• [DATA FOR ANALYSIS]
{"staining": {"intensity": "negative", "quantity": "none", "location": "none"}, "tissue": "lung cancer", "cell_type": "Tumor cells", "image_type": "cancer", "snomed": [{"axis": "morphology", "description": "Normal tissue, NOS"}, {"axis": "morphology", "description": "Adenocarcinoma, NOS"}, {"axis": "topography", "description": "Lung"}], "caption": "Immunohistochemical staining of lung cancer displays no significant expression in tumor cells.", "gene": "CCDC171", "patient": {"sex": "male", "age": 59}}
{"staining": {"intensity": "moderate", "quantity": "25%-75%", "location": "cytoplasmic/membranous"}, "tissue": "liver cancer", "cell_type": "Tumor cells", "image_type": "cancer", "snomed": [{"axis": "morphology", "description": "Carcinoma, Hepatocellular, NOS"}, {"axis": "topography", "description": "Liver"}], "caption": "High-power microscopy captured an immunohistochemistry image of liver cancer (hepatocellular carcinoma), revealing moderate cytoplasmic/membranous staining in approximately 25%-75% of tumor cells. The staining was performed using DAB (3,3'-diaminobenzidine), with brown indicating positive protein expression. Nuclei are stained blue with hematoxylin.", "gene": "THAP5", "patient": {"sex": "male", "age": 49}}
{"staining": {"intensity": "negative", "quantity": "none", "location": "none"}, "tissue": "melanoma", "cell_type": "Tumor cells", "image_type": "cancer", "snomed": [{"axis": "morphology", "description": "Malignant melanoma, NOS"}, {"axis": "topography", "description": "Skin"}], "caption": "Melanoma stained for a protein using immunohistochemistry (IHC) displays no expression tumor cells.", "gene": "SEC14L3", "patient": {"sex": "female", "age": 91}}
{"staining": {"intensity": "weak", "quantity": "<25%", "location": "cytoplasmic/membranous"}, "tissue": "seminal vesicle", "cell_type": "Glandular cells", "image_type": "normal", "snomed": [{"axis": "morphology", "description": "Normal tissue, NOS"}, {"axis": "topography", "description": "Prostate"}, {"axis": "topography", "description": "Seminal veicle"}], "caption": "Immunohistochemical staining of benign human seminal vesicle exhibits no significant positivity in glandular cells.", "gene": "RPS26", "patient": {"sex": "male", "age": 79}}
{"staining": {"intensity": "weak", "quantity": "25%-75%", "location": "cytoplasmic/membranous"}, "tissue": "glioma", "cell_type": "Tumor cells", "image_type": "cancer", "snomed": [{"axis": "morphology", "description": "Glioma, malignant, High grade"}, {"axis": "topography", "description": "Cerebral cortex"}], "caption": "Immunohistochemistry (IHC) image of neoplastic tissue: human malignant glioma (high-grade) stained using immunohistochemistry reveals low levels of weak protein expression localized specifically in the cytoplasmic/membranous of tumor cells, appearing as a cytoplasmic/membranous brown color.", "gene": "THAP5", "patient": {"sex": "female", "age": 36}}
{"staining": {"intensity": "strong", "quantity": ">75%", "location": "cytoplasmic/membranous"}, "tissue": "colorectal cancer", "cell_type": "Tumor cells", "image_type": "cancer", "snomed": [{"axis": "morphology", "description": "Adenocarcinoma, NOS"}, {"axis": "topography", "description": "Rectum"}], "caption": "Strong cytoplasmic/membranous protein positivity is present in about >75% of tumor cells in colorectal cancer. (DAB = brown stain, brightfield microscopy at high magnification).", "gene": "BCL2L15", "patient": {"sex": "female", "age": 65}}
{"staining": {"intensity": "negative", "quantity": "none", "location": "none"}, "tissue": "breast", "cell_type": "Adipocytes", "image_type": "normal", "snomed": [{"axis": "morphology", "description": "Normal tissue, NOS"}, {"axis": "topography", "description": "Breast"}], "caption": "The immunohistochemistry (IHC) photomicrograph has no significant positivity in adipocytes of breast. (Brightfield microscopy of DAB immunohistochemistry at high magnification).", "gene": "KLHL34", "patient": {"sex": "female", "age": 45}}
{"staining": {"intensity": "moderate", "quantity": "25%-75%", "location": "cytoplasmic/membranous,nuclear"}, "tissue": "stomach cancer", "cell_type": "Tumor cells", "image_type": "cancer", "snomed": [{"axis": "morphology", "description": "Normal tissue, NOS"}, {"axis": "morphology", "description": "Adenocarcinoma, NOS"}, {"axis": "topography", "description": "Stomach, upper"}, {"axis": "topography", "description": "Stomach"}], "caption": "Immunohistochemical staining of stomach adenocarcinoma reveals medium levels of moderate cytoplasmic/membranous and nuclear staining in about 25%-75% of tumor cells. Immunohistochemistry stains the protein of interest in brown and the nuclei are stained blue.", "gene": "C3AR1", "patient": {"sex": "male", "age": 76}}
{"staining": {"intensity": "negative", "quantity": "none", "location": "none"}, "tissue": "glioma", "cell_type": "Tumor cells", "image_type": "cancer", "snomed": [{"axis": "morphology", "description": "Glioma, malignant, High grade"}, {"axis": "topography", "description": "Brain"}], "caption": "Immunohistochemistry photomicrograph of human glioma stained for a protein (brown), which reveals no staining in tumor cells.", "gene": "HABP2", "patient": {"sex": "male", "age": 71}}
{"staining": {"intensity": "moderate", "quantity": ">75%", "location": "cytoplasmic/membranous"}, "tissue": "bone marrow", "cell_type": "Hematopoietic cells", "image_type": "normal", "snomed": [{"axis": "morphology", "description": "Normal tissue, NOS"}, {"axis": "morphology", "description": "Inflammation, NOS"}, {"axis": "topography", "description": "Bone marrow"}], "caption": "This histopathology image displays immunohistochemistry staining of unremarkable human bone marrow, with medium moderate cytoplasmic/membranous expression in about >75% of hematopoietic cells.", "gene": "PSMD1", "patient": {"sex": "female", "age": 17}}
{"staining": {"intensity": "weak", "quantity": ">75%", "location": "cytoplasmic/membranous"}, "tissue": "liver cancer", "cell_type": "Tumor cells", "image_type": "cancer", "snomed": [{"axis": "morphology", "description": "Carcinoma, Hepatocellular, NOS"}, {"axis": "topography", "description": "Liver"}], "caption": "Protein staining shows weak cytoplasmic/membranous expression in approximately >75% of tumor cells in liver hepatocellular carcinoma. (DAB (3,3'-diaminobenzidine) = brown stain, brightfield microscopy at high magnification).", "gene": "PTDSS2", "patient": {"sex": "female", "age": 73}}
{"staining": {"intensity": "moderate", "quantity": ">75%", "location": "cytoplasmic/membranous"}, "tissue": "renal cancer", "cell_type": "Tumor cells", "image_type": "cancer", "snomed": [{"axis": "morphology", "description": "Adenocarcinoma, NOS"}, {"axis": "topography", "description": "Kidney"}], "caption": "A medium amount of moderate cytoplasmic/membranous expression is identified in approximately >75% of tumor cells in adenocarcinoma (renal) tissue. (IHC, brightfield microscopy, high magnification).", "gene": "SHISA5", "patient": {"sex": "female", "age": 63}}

• [YOUR OBJECTIVE]
The records above should be returned exactly.

• [SOLUTION TO THIS EXERCISE]
{"staining": {"intensity": "negative", "quantity": "none", "location": "none"}, "tissue": "lung cancer", "cell_type": "Tumor cells", "image_type": "cancer", "snomed": [{"axis": "morphology", "description": "Normal tissue, NOS"}, {"axis": "morphology", "description": "Adenocarcinoma, NOS"}, {"axis": "topography", "description": "Lung"}], "caption": "Immunohistochemical staining of lung cancer displays no significant expression in tumor cells.", "gene": "CCDC171", "patient": {"sex": "male", "age": 59}}
{"staining": {"intensity": "moderate", "quantity": "25%-75%", "location": "cytoplasmic/membranous"}, "tissue": "liver cancer", "cell_type": "Tumor cells", "image_type": "cancer", "snomed": [{"axis": "morphology", "description": "Carcinoma, Hepatocellular, NOS"}, {"axis": "topography", "description": "Liver"}], "caption": "High-power microscopy captured an immunohistochemistry image of liver cancer (hepatocellular carcinoma), revealing moderate cytoplasmic/membranous staining in approximately 25%-75% of tumor cells. The staining was performed using DAB (3,3'-diaminobenzidine), with brown indicating positive protein expression. Nuclei are stained blue with hematoxylin.", "gene": "THAP5", "patient": {"sex": "male", "age": 49}}
{"staining": {"intensity": "negative", "quantity": "none", "location": "none"}, "tissue": "melanoma", "cell_type": "Tumor cells", "image_type": "cancer", "snomed": [{"axis": "morphology", "description": "Malignant melanoma, NOS"}, {"axis": "topography", "description": "Skin"}], "caption": "Melanoma stained for a protein using immunohistochemistry (IHC) displays no expression tumor cells.", "gene": "SEC14L3", "patient": {"sex": "female", "age": 91}}
{"staining": {"intensity": "weak", "quantity": "<25%", "location": "cytoplasmic/membranous"}, "tissue": "seminal vesicle", "cell_type": "Glandular cells", "image_type": "normal", "snomed": [{"axis": "morphology", "description": "Normal tissue, NOS"}, {"axis": "topography", "description": "Prostate"}, {"axis": "topography", "description": "Seminal veicle"}], "caption": "Immunohistochemical staining of benign human seminal vesicle exhibits no significant positivity in glandular cells.", "gene": "RPS26", "patient": {"sex": "male", "age": 79}}
{"staining": {"intensity": "weak", "quantity": "25%-75%", "location": "cytoplasmic/membranous"}, "tissue": "glioma", "cell_type": "Tumor cells", "image_type": "cancer", "snomed": [{"axis": "morphology", "description": "Glioma, malignant, High grade"}, {"axis": "topography", "description": "Cerebral cortex"}], "caption": "Immunohistochemistry (IHC) image of neoplastic tissue: human malignant glioma (high-grade) stained using immunohistochemistry reveals low levels of weak protein expression localized specifically in the cytoplasmic/membranous of tumor cells, appearing as a cytoplasmic/membranous brown color.", "gene": "THAP5", "patient": {"sex": "female", "age": 36}}
{"staining": {"intensity": "strong", "quantity": ">75%", "location": "cytoplasmic/membranous"}, "tissue": "colorectal cancer", "cell_type": "Tumor cells", "image_type": "cancer", "snomed": [{"axis": "morphology", "description": "Adenocarcinoma, NOS"}, {"axis": "topography", "description": "Rectum"}], "caption": "Strong cytoplasmic/membranous protein positivity is present in about >75% of tumor cells in colorectal cancer. (DAB = brown stain, brightfield microscopy at high magnification).", "gene": "BCL2L15", "patient": {"sex": "female", "age": 65}}
{"staining": {"intensity": "negative", "quantity": "none", "location": "none"}, "tissue": "breast", "cell_type": "Adipocytes", "image_type": "normal", "snomed": [{"axis": "morphology", "description": "Normal tissue, NOS"}, {"axis": "topography", "description": "Breast"}], "caption": "The immunohistochemistry (IHC) photomicrograph has no significant positivity in adipocytes of breast. (Brightfield microscopy of DAB immunohistochemistry at high magnification).", "gene": "KLHL34", "patient": {"sex": "female", "age": 45}}
{"staining": {"intensity": "moderate", "quantity": "25%-75%", "location": "cytoplasmic/membranous,nuclear"}, "tissue": "stomach cancer", "cell_type": "Tumor cells", "image_type": "cancer", "snomed": [{"axis": "morphology", "description": "Normal tissue, NOS"}, {"axis": "morphology", "description": "Adenocarcinoma, NOS"}, {"axis": "topography", "description": "Stomach, upper"}, {"axis": "topography", "description": "Stomach"}], "caption": "Immunohistochemical staining of stomach adenocarcinoma reveals medium levels of moderate cytoplasmic/membranous and nuclear staining in about 25%-75% of tumor cells. Immunohistochemistry stains the protein of interest in brown and the nuclei are stained blue.", "gene": "C3AR1", "patient": {"sex": "male", "age": 76}}
{"staining": {"intensity": "negative", "quantity": "none", "location": "none"}, "tissue": "glioma", "cell_type": "Tumor cells", "image_type": "cancer", "snomed": [{"axis": "morphology", "description": "Glioma, malignant, High grade"}, {"axis": "topography", "description": "Brain"}], "caption": "Immunohistochemistry photomicrograph of human glioma stained for a protein (brown), which reveals no staining in tumor cells.", "gene": "HABP2", "patient": {"sex": "male", "age": 71}}
{"staining": {"intensity": "moderate", "quantity": ">75%", "location": "cytoplasmic/membranous"}, "tissue": "bone marrow", "cell_type": "Hematopoietic cells", "image_type": "normal", "snomed": [{"axis": "morphology", "description": "Normal tissue, NOS"}, {"axis": "morphology", "description": "Inflammation, NOS"}, {"axis": "topography", "description": "Bone marrow"}], "caption": "This histopathology image displays immunohistochemistry staining of unremarkable human bone marrow, with medium moderate cytoplasmic/membranous expression in about >75% of hematopoietic cells.", "gene": "PSMD1", "patient": {"sex": "female", "age": 17}}
{"staining": {"intensity": "weak", "quantity": ">75%", "location": "cytoplasmic/membranous"}, "tissue": "liver cancer", "cell_type": "Tumor cells", "image_type": "cancer", "snomed": [{"axis": "morphology", "description": "Carcinoma, Hepatocellular, NOS"}, {"axis": "topography", "description": "Liver"}], "caption": "Protein staining shows weak cytoplasmic/membranous expression in approximately >75% of tumor cells in liver hepatocellular carcinoma. (DAB (3,3'-diaminobenzidine) = brown stain, brightfield microscopy at high magnification).", "gene": "PTDSS2", "patient": {"sex": "female", "age": 73}}
{"staining": {"intensity": "moderate", "quantity": ">75%", "location": "cytoplasmic/membranous"}, "tissue": "renal cancer", "cell_type": "Tumor cells", "image_type": "cancer", "snomed": [{"axis": "morphology", "description": "Adenocarcinoma, NOS"}, {"axis": "topography", "description": "Kidney"}], "caption": "A medium amount of moderate cytoplasmic/membranous expression is identified in approximately >75% of tumor cells in adenocarcinoma (renal) tissue. (IHC, brightfield microscopy, high magnification).", "gene": "SHISA5", "patient": {"sex": "female", "age": 63}}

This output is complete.